Glory Days

Coach Kelly Wakeman

Former women’s soccer coach Kelly Wakeman waves to supporters at the spring reunion event.

In celebration of Montgomery College’s 70th anniversary, the Alumni Office and the Athletic Department welcomed home more than 40 former student-athletes from six different teams in February. Alumni from men’s and women’s basketball, football, tennis, women’s soccer, and track and field enjoyed a catered reception and an introduction to the fans between the women’s and men’s basketball games.

The group included athletes from the 1950s, 1960s, 1970s, and more recent players from the 1990s and 2000s.

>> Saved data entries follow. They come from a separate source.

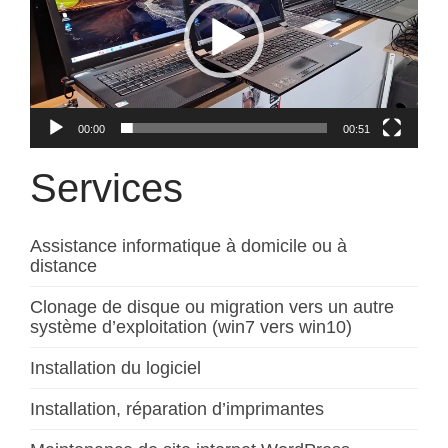
00:00
00:51
Services
Assistance informatique à domicile ou à
distance
Clonage de disque ou migration vers un autre
système d’exploitation (win7 vers win10)
Installation du logiciel
Installation, réparation d’imprimantes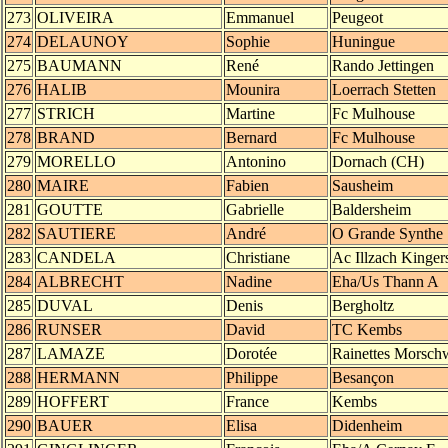
273
OLIVEIRA
Emmanuel
Peugeot
274
DELAUNOY
Sophie
Huningue
275
BAUMANN
René
Rando Jettingen
276
HALIB
Mounira
Loerrach Stetten
277
STRICH
Martine
Fc Mulhouse
278
BRAND
Bernard
Fc Mulhouse
279
MORELLO
Antonino
Dornach (CH)
280
MAIRE
Fabien
Sausheim
281
GOUTTE
Gabrielle
Baldersheim
282
SAUTIERE
André
O Grande Synthe
283
CANDELA
Christiane
Ac Illzach Kinger
284
ALBRECHT
Nadine
Eha/Us Thann A
285
DUVAL
Denis
Bergholtz
286
RUNSER
David
TC Kembs
287
LAMAZE
Dorotée
Rainettes Morschw
288
HERMANN
Philippe
Besançon
289
HOFFERT
France
Kembs
290
BAUER
Elisa
Didenheim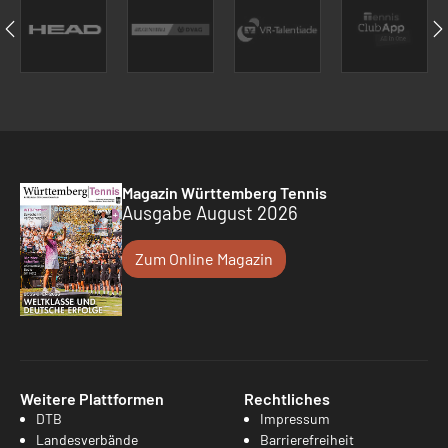
Magazin Württemberg Tennis
Ausgabe August 2026
Zum Online Magazin
Weitere Plattformen
Rechtliches
DTB
Impressum
Landesverbände
Barrierefreiheit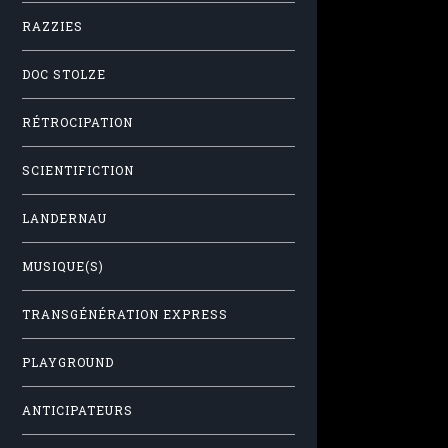
RAZZIES
DOC STOLZE
RÉTROCIPATION
SCIENTIFICTION
LANDERNAU
MUSIQUE(S)
TRANSGÉNÉRATION EXPRESS
PLAYGROUND
ANTICIPATEURS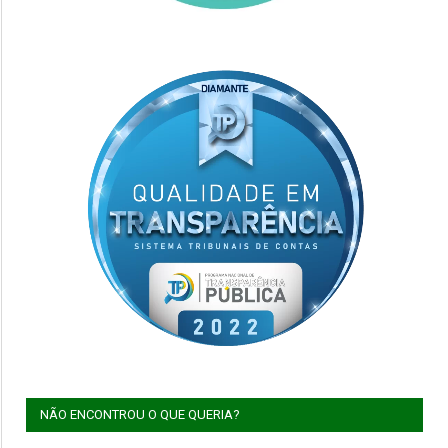
NÃO ENCONTROU O QUE QUERIA?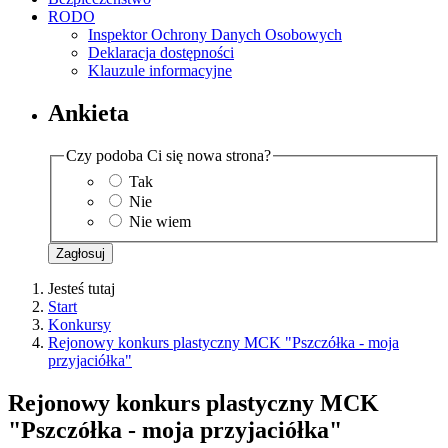
RODO
Inspektor Ochrony Danych Osobowych
Deklaracja dostępności
Klauzule informacyjne
Ankieta
Czy podoba Ci się nowa strona?
Tak
Nie
Nie wiem
Zagłosuj
Jesteś tutaj
Start
Konkursy
Rejonowy konkurs plastyczny MCK "Pszczółka - moja
przyjaciółka"
Rejonowy konkurs plastyczny MCK
"Pszczółka - moja przyjaciółka"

Several members of the 2011 National Championship women’s soccer team and their coach, Kelly Wakeman, were recognized in celebration of the five-year anniversary of their championship season. Several attendees agreed to help reinvigorate the dormant “MC Club,” the alumni letter winners’ society.

Tony Upson, Andrian Stewart, and Daniel Scott

Tony Upson, Andrian Stewart, and Daniel Scott

Among the former athletes introduced was Dr. Peter Hartsock ’66. In the 1960s, Hartsock, now age 70, was a member of MC’s first track team (he has not stopped running since).

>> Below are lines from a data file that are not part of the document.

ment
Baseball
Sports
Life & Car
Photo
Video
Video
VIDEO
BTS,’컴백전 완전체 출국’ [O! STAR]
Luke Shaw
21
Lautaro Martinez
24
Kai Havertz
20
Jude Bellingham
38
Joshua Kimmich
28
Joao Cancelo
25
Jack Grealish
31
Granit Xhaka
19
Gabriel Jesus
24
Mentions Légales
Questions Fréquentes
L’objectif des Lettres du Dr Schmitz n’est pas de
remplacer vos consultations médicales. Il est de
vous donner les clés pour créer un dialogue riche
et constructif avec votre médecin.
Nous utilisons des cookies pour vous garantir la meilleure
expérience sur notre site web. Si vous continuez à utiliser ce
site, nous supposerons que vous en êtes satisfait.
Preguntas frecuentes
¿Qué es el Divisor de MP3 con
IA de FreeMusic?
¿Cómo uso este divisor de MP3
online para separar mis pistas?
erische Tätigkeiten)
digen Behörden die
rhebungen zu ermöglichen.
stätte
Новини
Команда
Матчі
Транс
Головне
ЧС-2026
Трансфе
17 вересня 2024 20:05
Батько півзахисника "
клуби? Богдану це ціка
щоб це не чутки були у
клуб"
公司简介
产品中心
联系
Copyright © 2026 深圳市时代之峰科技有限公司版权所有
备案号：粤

“I remember good people at the College, especially on the team,” says Hartsock. “When you are intensely involved with people on a daily basis, you get a good feeling working out together and being together hours and hours every day.”

Even after many decades away, Hartsock remains enthusiastic about the value of a Montgomery College education. “MC is a good place and you won’t end up in debt for all eternity; you get a good education and go on from there. The College gives you a stepping stone and you move on,” he says. Hartsock did just that, earning a PhD and spending much of his career as an AIDS researcher.

Socrates Koutsoutis ’56 attended the College between 1954 and 1956 and played on the football team as well as an intramural boxing team. He says it was a thrill to play in the College’s first bowl game—against North Carolina’s Chowan College—which MC won 12–0 in November of 1954. Koutsoutis and his teammates were inducted into the College’s Athletic Hall of Fame last year.

And like Dr. Hartsock, Koutsoutis says the College provided him a much-needed education boost. “I was a bad student in high school and did as little as possible to get through. At MC, the attention from instructors and small classes gave me the foundation to move forward in my education.” Today, he generously helps the students who followed in his footsteps with the Socrates and Anne Koutsoutis Statue of Liberty Endowed Scholarship for first-year students.

Women’s basketball alumni (left to right): Shaniquewa Barnes, Porcha Davis, Melissa Weithman, LaKisha Nickens-Gaither, Angela Noel, and Tiffani Williams (back row)

Women’s basketball alumni (left to right): Shaniquewa Barnes, Porcha Davis, Melissa Weithman, LaKisha Nickens-Gaither, Angela Noel, and Tiffani Williams (back row)

Coach Wakeman’s satisfaction with her time at MC comes from seeing her former student athletes succeed.

“It’s been great to see how lives grow; girls that have gotten married, have finished degrees, have jobs,” she says. “I think one of the true measures of a coach comes later down the line when you see your former players as people, as members of the society,” Wakeman says. “The fact that they are contributing so much and are such positive people is as meaningful to me as a national championship.”

Greg Enloe, director of alumni relations and associate athletic director, calls the event a success—not only in terms of a full house, but in terms of connections made. “If you can link the past to the present,” he says, “you help ensure a strong future for these programs and the College.”

And a strong link it is. With the alumni in the stands cheering on the current men’s and women’s basketball teams that afternoon, both emerged with decisive wins over Harford Community College.

—Fritzi Bodenheimer

Fightin’ Knights Remembered

Nearly 200 former players, coaches, and team personnel from the 1960s through 2002—including Hall of Fame Coach Phil Martin—gathered at the College’s inaugural Football Reunion last December. Special recognition was given to the 1986 Fightin’ Knights, who lost in the Mid-American Bowl, the NJCAA national championships.